Drools - Dealing with evolving complexity
January 09, 2019

Drools - Dealing with evolving complexity

Anonymous | TrustRadius Reviewer
Score 6 out of 10
Vetted Review
Verified User

Overall Satisfaction with Drools

In our company, some IT teams adopted JBoss Drools as the rule engine. The applications implemented based on that technology stack, is cross couple of key business departments, from the clearance one to the package sorting automation and control. In both use cases, we have complex data-driven rules to be applied and the rules are frequently adapted or added. Also, the business scenarios require very high system performance.
  • We started using the Drools since its early open source version, now Drools has grown to one application suite. We are majorly using the rule engine core Expert. It is very well integrated with our corporate programming language standard - java.
  • We also use Fusion to write rules about events that occur over time, which enhance our capability of dealing with static data and dynamic events for some complex business environment. Also, we like the fact that Fusion fully implements all first-order logic operators, which helps us deal with CEP very well.
  • The new editor UI Guvnor has been improved a lot and the optimization module Solver does a good job to "compile" complex rule flows to gain more performance.
  • Fusion doesn't support persistence of working memory, which brings some extra high availability risk to our business.
  • Guvnor still has a lot room to be implemented, it is not so user-friendly for non-technical people, so a lot of business users complain it is hard to master.
  • Rule execution server doesn't even have JMX implemented, hard to be monitored.

• Extracted data
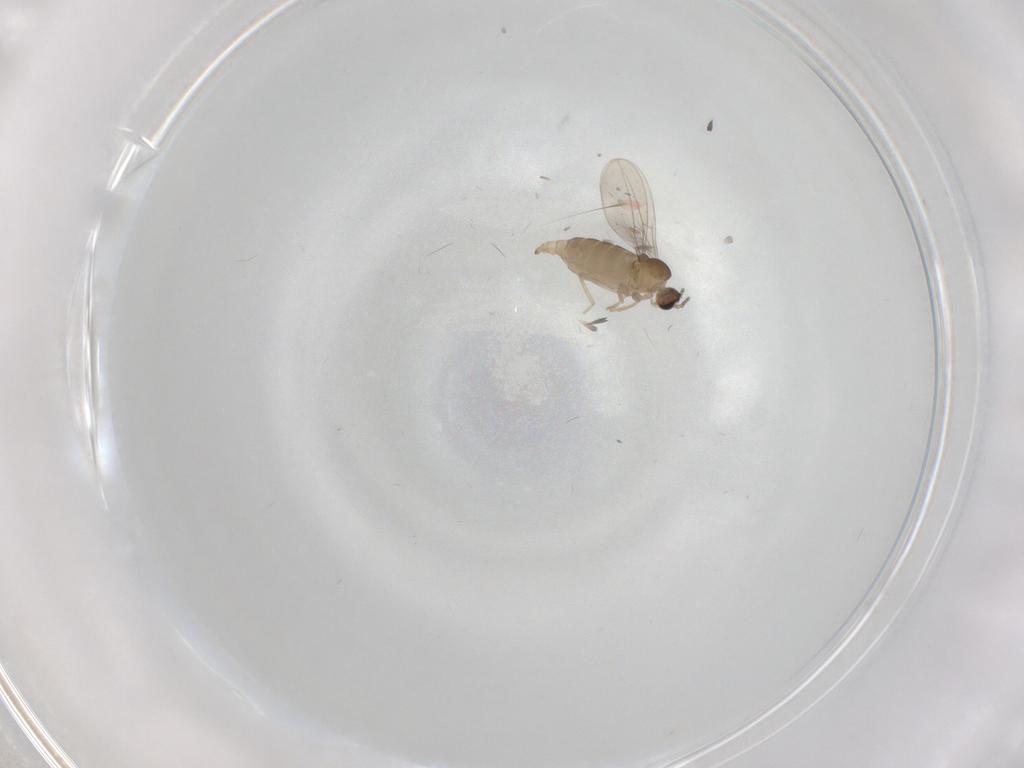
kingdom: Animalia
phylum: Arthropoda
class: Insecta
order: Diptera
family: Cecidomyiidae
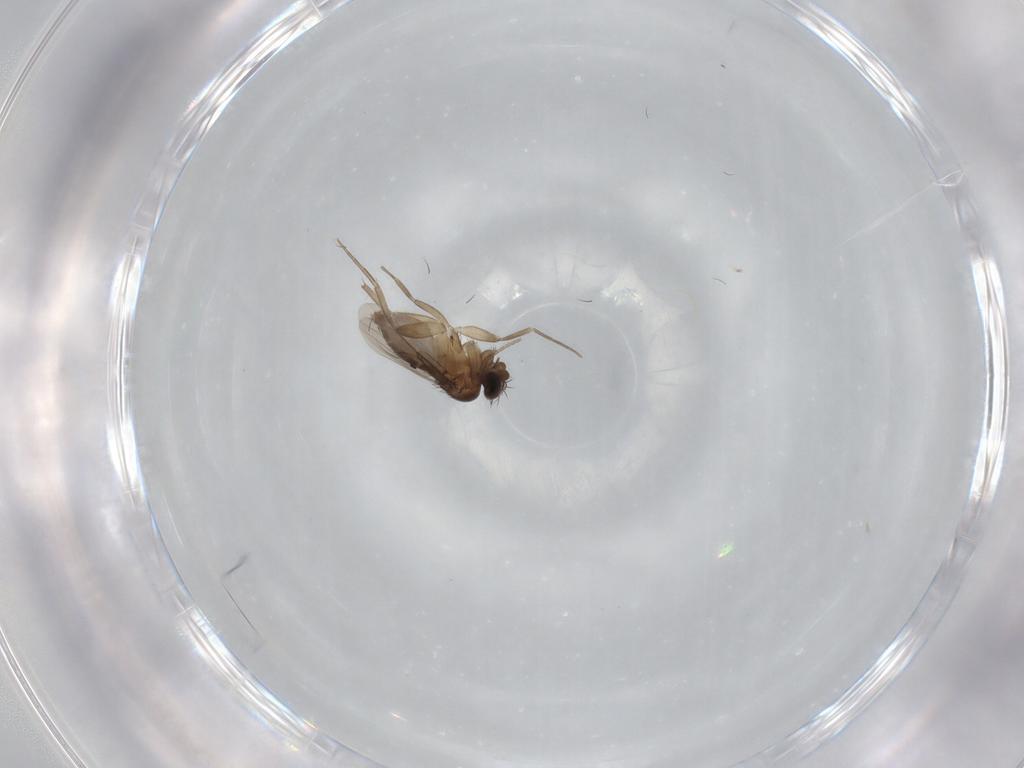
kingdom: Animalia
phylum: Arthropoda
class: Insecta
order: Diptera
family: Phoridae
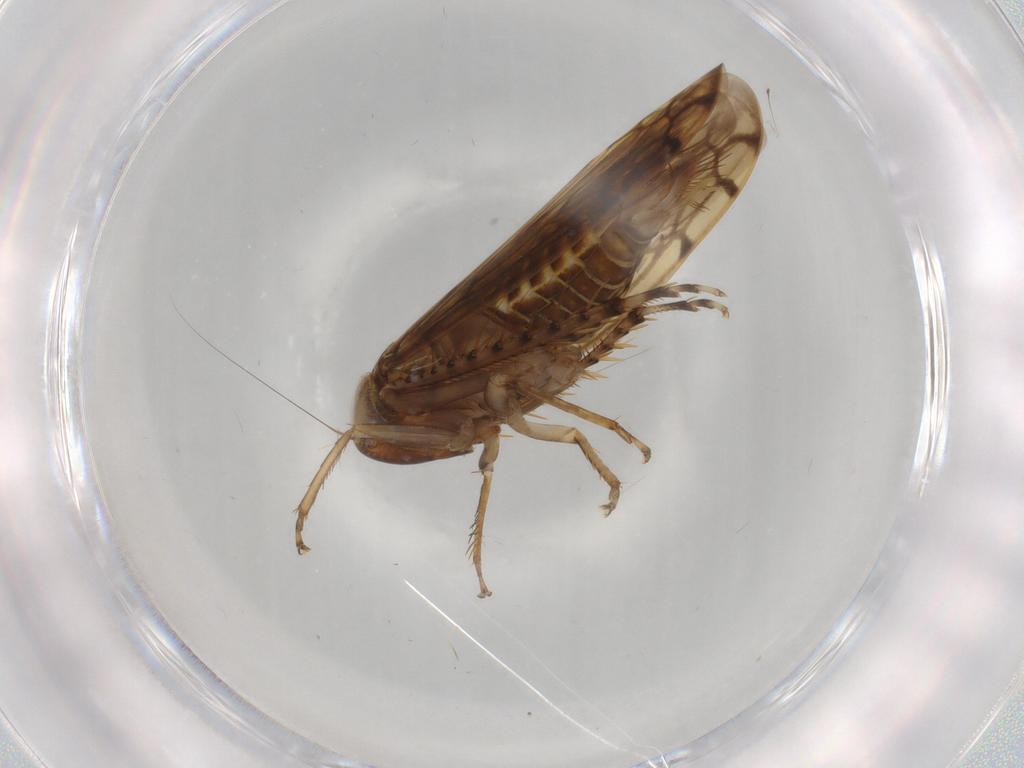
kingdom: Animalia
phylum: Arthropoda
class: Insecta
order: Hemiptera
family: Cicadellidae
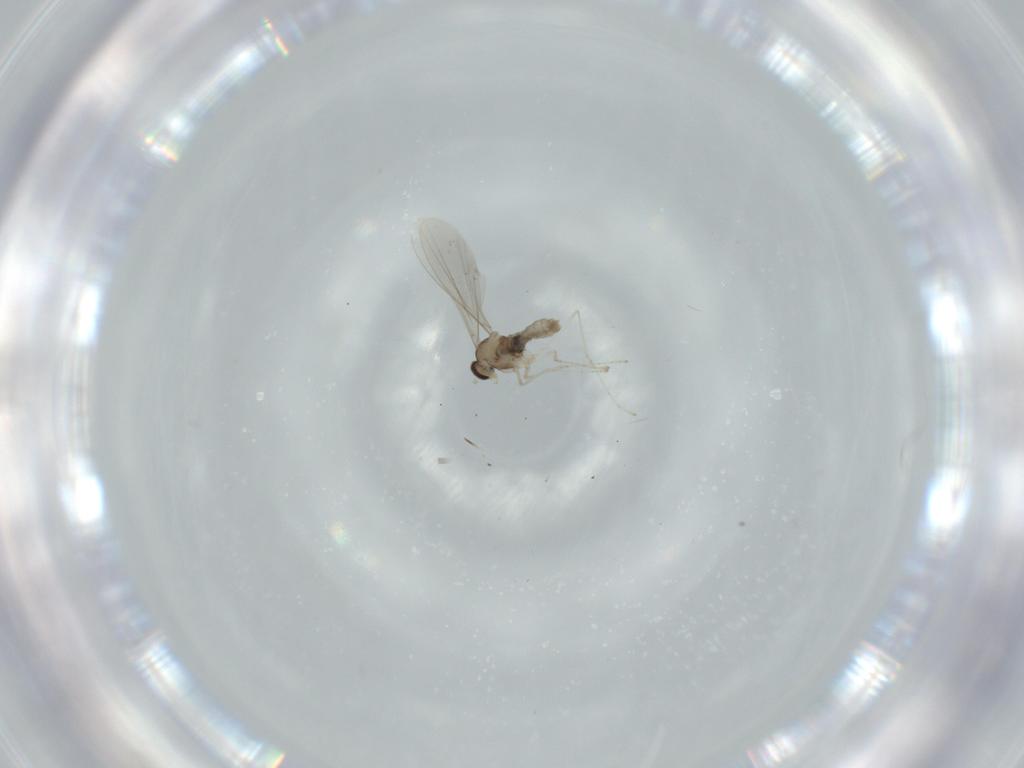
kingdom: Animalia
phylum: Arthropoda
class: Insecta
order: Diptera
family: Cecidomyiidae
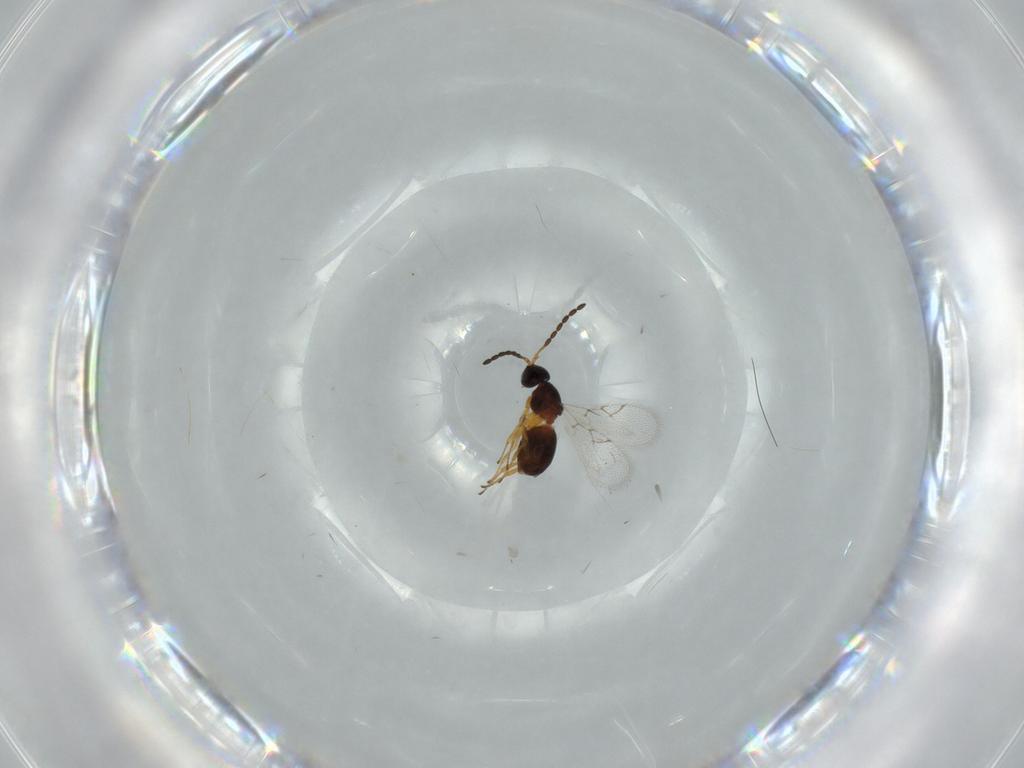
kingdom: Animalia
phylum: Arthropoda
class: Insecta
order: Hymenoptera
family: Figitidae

• Apply what you read
1. Retype part of the Drools review, beginning at the words "In our company, some" and stopping after the words "high system performance.".
2. List every Drools component that the Drools review refers to by its proper name.
3. Carry on the Drools review from its last line.

• Answers by item
1.
In our company, some IT teams adopted JBoss Drools as the rule engine. The applications implemented based on that technology stack, is cross couple of key business departments, from the clearance one to the package sorting automation and control. In both use cases, we have complex data-driven rules to be applied and the rules are frequently adapted or added. Also, the business scenarios require very high system performance.

2. Expert, Fusion, Guvnor, Solver

3.
  • Drools is still lacking support for key Web services standards.
  • The IT department quickly adopted Drools as it is a very good java-based rule engine, which saves a lot of time to meet the project timeline and balanced our business requirements.
  • Recently we start considering the OpenRules, which may be more business user-friendly.
OpenRules provides the non-technical Excel way for a business user to easily modify and manage the rules. Sometimes we found Drools is a little bit overkill for some small and quick projects and we found Roolie is a not bad option as Drools alternative.
As an open source rule engine and product suite, Drools is well suited for the small and middle scale business to manage and integrate the rules to build the rule-driven system which can process the business-critical data and events to produce the automated decision. It is better to use Drools in the well-secured environment (back-end behind the DMZ), not putting it on the customer-facing front or exposing it directly the to public where may bring direct security risk in the enterprise environment. Drools still needs a lot hardening on the security side.